Texte de la page:
────────────────
Les guérillas et les mouvements populaires constituent un défi politique et
social sérieux à la suprématie des Etats-Unis dans la région. Le Venezuela,
de son côté, représente un défi sur les plans de la diplomatie et de la
politique économique dans le bassin caraïbe et au-delà , grâce à son
leadership dans l’OPEP et à sa politique étrangère non alignée.

En termes plus généraux, le triangle radical peut contribuer à miner la
mystique qui existe autour de la prétendue invincibilité de l’hégémonie
américaine et à dégonfler l’idée qu’il serait inévitable de se soumettre à l
’idéologie du libre marché.

En termes plus spécifiques, le conflit entre le triangle radical et le
pouvoir impérial des Etats-Unis attire l’attention sur le fait qu’une grande
partie de ce qui est décrit comme "le globalisme" repose sur des fondations
qui sont tout simplement les relations sociales de production et le rapport
de force entre classes sociales à l’intérieur des Etats-nations. Ce constat
est particulièrement important pour le conflit qui oppose en Colombie les
FARC aux Etats-Unis.

Mon postulat est que sans fondations solides, sociales, politiques et
militaires, à l’intérieur de l’Etat-nation concerné, le projet impérial et
les réseaux globaux qui l’accompagnent sont mis en péril. C’est pourquoi il
vaut la peine de regarder de très près la nature de la guerre que Washington
mène par procuration en Colombie. Par l’intermédiaire de son client, le
régime colombien, Washington tente de détruire les guérillas et de décimer
et démoraliser leurs partisans, afin de restaurer les fondations locales du
pouvoir impérial.


La géographie du défi lancé à Washington

Dans les années 1960 et 1970, le défi au pouvoir impérial des Etats-Unis se
situait dans le cône sud de l’Amérique latine, au Chili, en Argentine, en
Uruguay et en Bolivie. Washington y a répondu en appuyant des coups d’Etat
militaires et la terreur d’Etat pour renverser des gouvernements et
terroriser l’opposition populaire, jusqu’à la soumission.

Durant les années 1980, c’est l’Amérique centrale qui est devenue la clé de
voûte du défi révolutionnaire au pouvoir impérial des Etats-Unis. La
révolution nicaraguayenne et les mouvements populaires de guérilla au
Salvador et au Guatemala ont constitué un sérieux défi aux régimes clients
et aux intérêts géopolitiques et économiques des Etats-Unis. Washington a
militarisé la région en y déversant des milliards de dollars d’armements, en
finançant une armée mercenaire au Nicaragua et le terrorisme militaire d’
Etat au Salvador et au Guatemala. Au prix de plus de 200000 morts au
Guatemala, 75000 au Salvador et au moins 50000 au Nicaragua, la guerre d’
usure menée par Washington a finalement réussi à imposer une série d’accords
de paix restaurant des régimes clients des Etats-Unis et l’hégémonie de
Washington.
────────────────
Données disponibles:

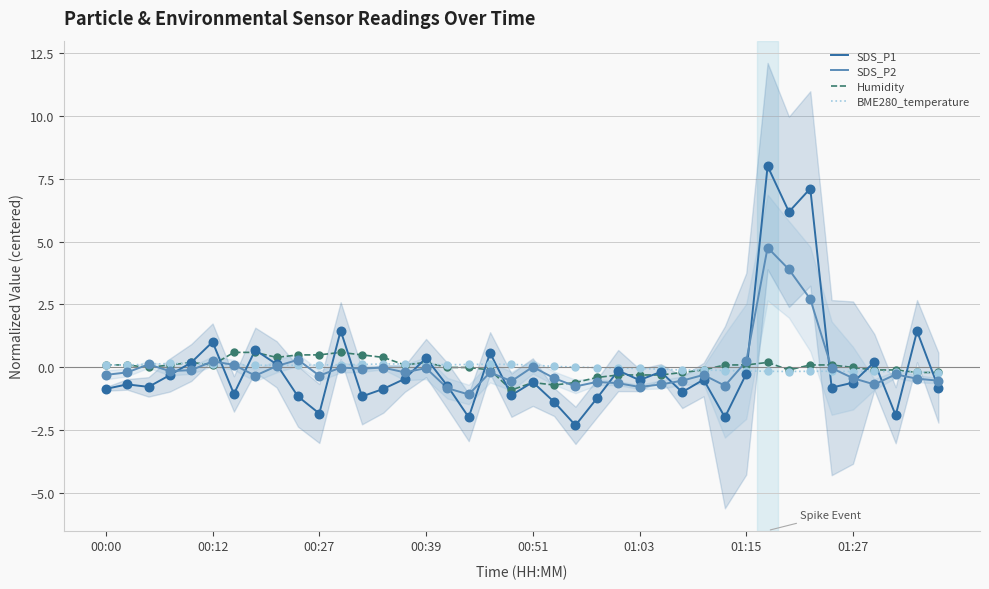

Which series has the largest total across all categories?

Humidity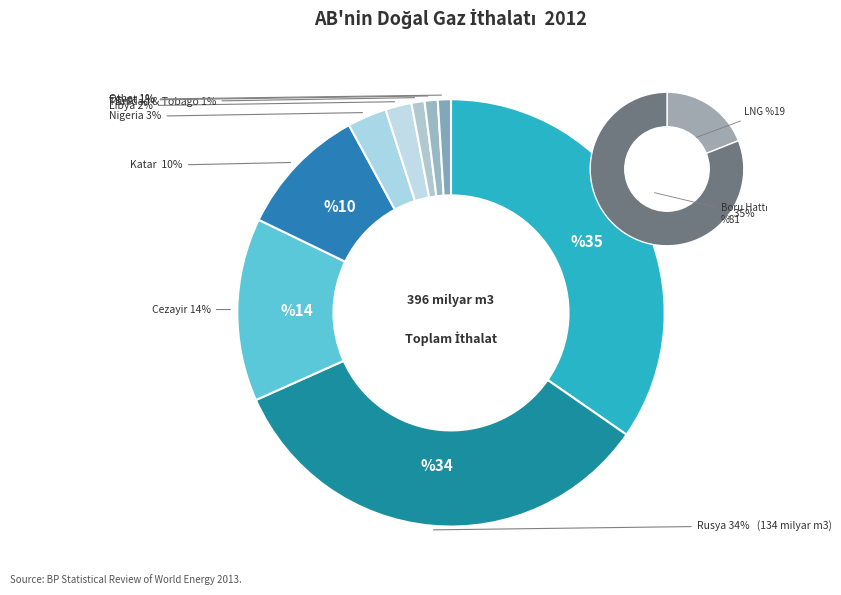

To the nearest percent, what is the average slice percentage?

11%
────────────────
Consignes:
1. Extrais du texte sur l'hégémonie des Etats-Unis en Amérique latine le passage qui commence aux mots « En termes plus généraux, le » et qui s'arrête après les mots « du libre marché. ».
2. D'après le texte sur l'hégémonie des Etats-Unis en Amérique latine, où se situait le défi au pouvoir impérial américain dans les années 1960 et 1970 ?
3. Rédige la suite du texte sur l'hégémonie des Etats-Unis en Amérique latine à partir de sa dernière phrase.
Le matériel joint n'est pas nécessaire.

Réponses par consigne:
1.
En termes plus généraux, le triangle radical peut contribuer à miner la
mystique qui existe autour de la prétendue invincibilité de l’hégémonie
américaine et à dégonfler l’idée qu’il serait inévitable de se soumettre à l
’idéologie du libre marché.

2. Dans le cône sud de l'Amérique latine, au Chili, en Argentine, en Uruguay et en Bolivie.

3.
A la fin des années 1990 et au début du nouveau millénaire, la géographie de
la résistance à l’empire US s’est déplacée vers la partie nord de l’Amérique
du Sud, c’est-à -dire la Colombie, les hauts plateaux orientaux de l’Equateur
et le Venezuela.

 En Colombie, les forces des guérillas réunies contrôlent ou influencent de
larges parts du territoire : au sud de Bogota, jusque vers la frontière
équatorienne ; au nord-ouest vers Panama, ainsi que plusieurs poches à l’est
et à l’ouest de la capitale et des unités de milice urbaine. Parallèlement
aux mouvements de guérilla, des mobilisations paysannes à grande échelle et
des grèves générales convoquées par les syndicats ont secoué de manière
croissante le régime du président Pastrana.

 Au Venezuela, l’équipe du président Hugo Chavez a gagné plusieurs
élections, réformé les institutions de l’Etat (le Congrès, la Constitution
et le pouvoir judiciaire) et elle a adopté une position indépendante en
politique étrangère, conduisant l’OPEP vers la fixation de prix du pétrole
plus élevés, développant des liens avec l’Iraq et élargissant les relations
diplomatiques et commerciales avec Cuba.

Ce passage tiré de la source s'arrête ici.